Malumunuz sosyal medya demek, acımasızlık demek. Ne kadar çok can acıtıcı yorum yaparsanız o kadar dikkat çekiyorsunuz. Hatta kimisi "Oh nasıl kaçırttım" diye hava atıyor yaptığı çirkin yorumların ardından. Ünlü biri onunla muhattap oluyorsa "Bana yazdı" bile böbürleniyor. Düşünün kötü bir yorum yapmış, karşısındakini kırmış ama umurunda değil. Bir dönem insanlar sırf kötü yorum yapsın diye kurulan siteler vardı. İnsanlar en kötü eleştiriyi yapıp dikkat çekiyor, kendilerinden bahsettiriyorlardı. Artık o sözlüklerin esemesi okunmuyor çünkü yerini Instagram aldı. Sayfanın acımasız yorumlarla kirlenmesini istemiyorsan "Yorumları kapat kurtul" yöntemi var. İşte bizim duygusal ünlülerimiz de bu yöntemden yararlanıyor. Mesela Ebru Gündeş, Hadise, Murat Boz, Hülya Avşar ve Didem Soydan uzun süredir yorumları açmıyor. Hatta oralı bile olmuyorlar. Cem Yılmaz eskiden açıyordu fakat "Ben gidiyorum" deyip kısa süre sonra geri döndükten sonra o da yorumları kapattı. Kankası Ozan Güven'in ise umurunda değil. O yorumları açık takılıyor Instagram'da. Diğerleri ise kendi kendilerine takılıyorlar. Yani kim ne demiş, kim ne etmiş umurlarında değil. Fotoğrafı ortaya koyuyorlar ve sonra da hayatlarına devam ediyorlar. "Kulaklarını tıka ve mutlu ol" sistemi ki aslında bence en güzeli.
Herkes bir Rihanna değil
Peki Rihanna'nın umurunda mı bu durum mesela. Hiç değil. Son zamanlarda hızla kilo alıyor. Aslında şişiyor da diyebiliriz. Tuhaf bir durumu var. Tüm dünya şaşkın. Fotoğraflarının altına bizim ünlülerimize yapıldığı gibi 50-100 değil binlerce yorum yapılıyor. En son bu paylaştığı fotoğrafına 65 bin yorum yapılmış. Çoğu acayip acımasız. Özellikle Türkçe yorumlar. Acımasızlar arasında birinci sıradayız. Rihanna'nın umurunda mı acaba? Asla değil. Takılsa kapatır zaten. Okumuyordur bile. Takılmıyor anlayacığınız.
Ebru Şallı'ya şaşkınım
Bizim ünlüler arasında bir tek Ebru Şallı'ya şaşkınım. Sabrına helal olsun. O kadar çok şey yaşadı son zamanlarda fakat inatla yorumları kapatmıyor. Bir ara kapatır gibi oldu sonra yine açtı ve cesur paylaşımlarına geri döndü. İnsanlar cidden korkunç yorumlar yapmaya da devam ediyor. Ama o dayanıyor. Ben onun yerinde olsam o kadar sabırlı olmayabilirdim. Olmayanlar var işte görüyoruz. Ama tabii bu da bir tür sinir testi. Buna dayanabilmek de ayrı bir beceri. Ne diyeyim, şaşkınım. Sinirleri bu kadar yıpratmak iyi midir çözemiyorum.
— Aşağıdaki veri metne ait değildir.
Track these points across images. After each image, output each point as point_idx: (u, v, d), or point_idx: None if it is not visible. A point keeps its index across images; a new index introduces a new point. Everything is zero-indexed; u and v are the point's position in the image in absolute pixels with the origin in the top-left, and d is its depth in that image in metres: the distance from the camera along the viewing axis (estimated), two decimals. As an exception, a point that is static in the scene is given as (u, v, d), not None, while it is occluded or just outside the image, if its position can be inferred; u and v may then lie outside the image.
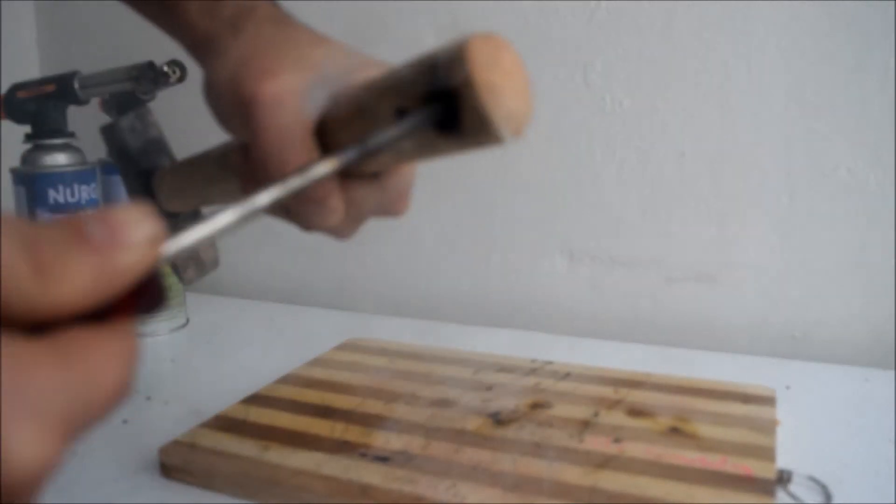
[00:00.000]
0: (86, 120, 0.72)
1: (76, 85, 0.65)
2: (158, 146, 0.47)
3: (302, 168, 0.26)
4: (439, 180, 0.78)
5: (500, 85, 0.24)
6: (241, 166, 0.35)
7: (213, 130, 0.37)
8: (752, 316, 0.69)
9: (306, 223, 0.34)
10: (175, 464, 0.46)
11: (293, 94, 0.32)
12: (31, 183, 0.65)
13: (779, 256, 0.68)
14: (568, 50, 0.71)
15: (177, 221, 0.46)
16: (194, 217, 0.47)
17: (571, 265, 0.75)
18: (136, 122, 0.46)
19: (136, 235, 0.19)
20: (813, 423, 0.51)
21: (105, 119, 0.73)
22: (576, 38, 0.71)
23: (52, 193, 0.65)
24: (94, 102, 0.71)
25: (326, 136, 0.32)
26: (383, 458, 0.44)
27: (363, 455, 0.45)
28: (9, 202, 0.68)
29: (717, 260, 0.70)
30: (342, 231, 0.37)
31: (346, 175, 0.33)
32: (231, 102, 0.33)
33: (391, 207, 0.36)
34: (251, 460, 0.45)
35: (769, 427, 0.47)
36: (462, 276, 0.81)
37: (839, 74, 0.63)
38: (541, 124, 0.73)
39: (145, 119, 0.47)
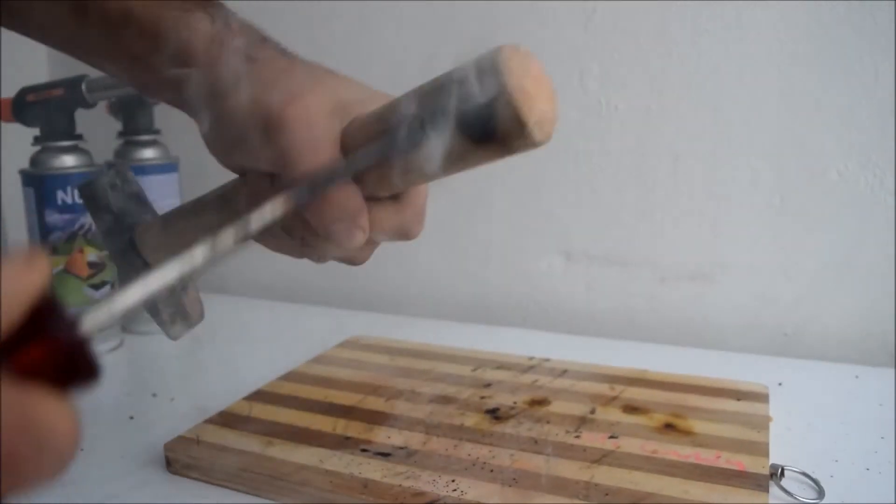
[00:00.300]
0: (93, 123, 0.73)
1: (84, 88, 0.65)
2: (139, 201, 0.45)
3: (329, 168, 0.25)
4: (438, 181, 0.79)
5: (532, 91, 0.25)
6: (253, 201, 0.35)
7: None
8: (745, 314, 0.70)
9: (332, 246, 0.34)
10: (180, 459, 0.46)
11: (320, 115, 0.32)
12: (40, 184, 0.66)
13: (771, 256, 0.68)
14: (565, 55, 0.72)
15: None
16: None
17: (568, 265, 0.76)
18: (116, 178, 0.45)
19: None
20: (805, 420, 0.51)
21: (112, 122, 0.75)
22: (572, 43, 0.71)
23: (60, 195, 0.65)
24: (102, 106, 0.72)
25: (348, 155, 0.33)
26: (384, 454, 0.44)
27: (364, 451, 0.45)
28: (19, 203, 0.69)
29: (711, 260, 0.70)
30: (359, 255, 0.38)
31: (368, 198, 0.33)
32: (253, 126, 0.33)
33: (409, 229, 0.37)
34: (254, 456, 0.45)
35: (762, 423, 0.47)
36: (461, 276, 0.81)
37: (829, 78, 0.63)
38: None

Birinciliği kimseye bırakmayız
Önceki gün gazetede "Avrupa'da en çok biz konuştuk" başıklı bir haber vardı. Türkiye, cep telefonu kullanımında Avrupa şampiyonu olmuş. Bravo bize. Aman kimselere bırakmayalım. Ne konuşmayı, ne eleştirmeyi, ne acıtmayı. Çok önemli bir iş yapıyoruz, büyük. Vallahi ülkemi, kendimizi bu şampiyonluktan ötürü tebrik ediyorum. Ayakta alkışlıyorum.
En çok nerede eller cepte
-Kulüpte eğlenirken.
-Düğünde en sevdiğimiz kişinin mutluluğuna ortak olurken.
-Denizde, güneşte, kumsalda, partide.
-Yatakta uzanmışken canlı yayına bağlanmak çok moda.
-Hastane odasında.
-Cenazede tabutun başında.
-Bakkalda, çakkalda, sporda, piknikte, kuaförde.
-Sinemada, mutfakta, banyoda, ayna karşısında.
Say say bitmez. Anlayacağınız telefonsuz saniye geçmez.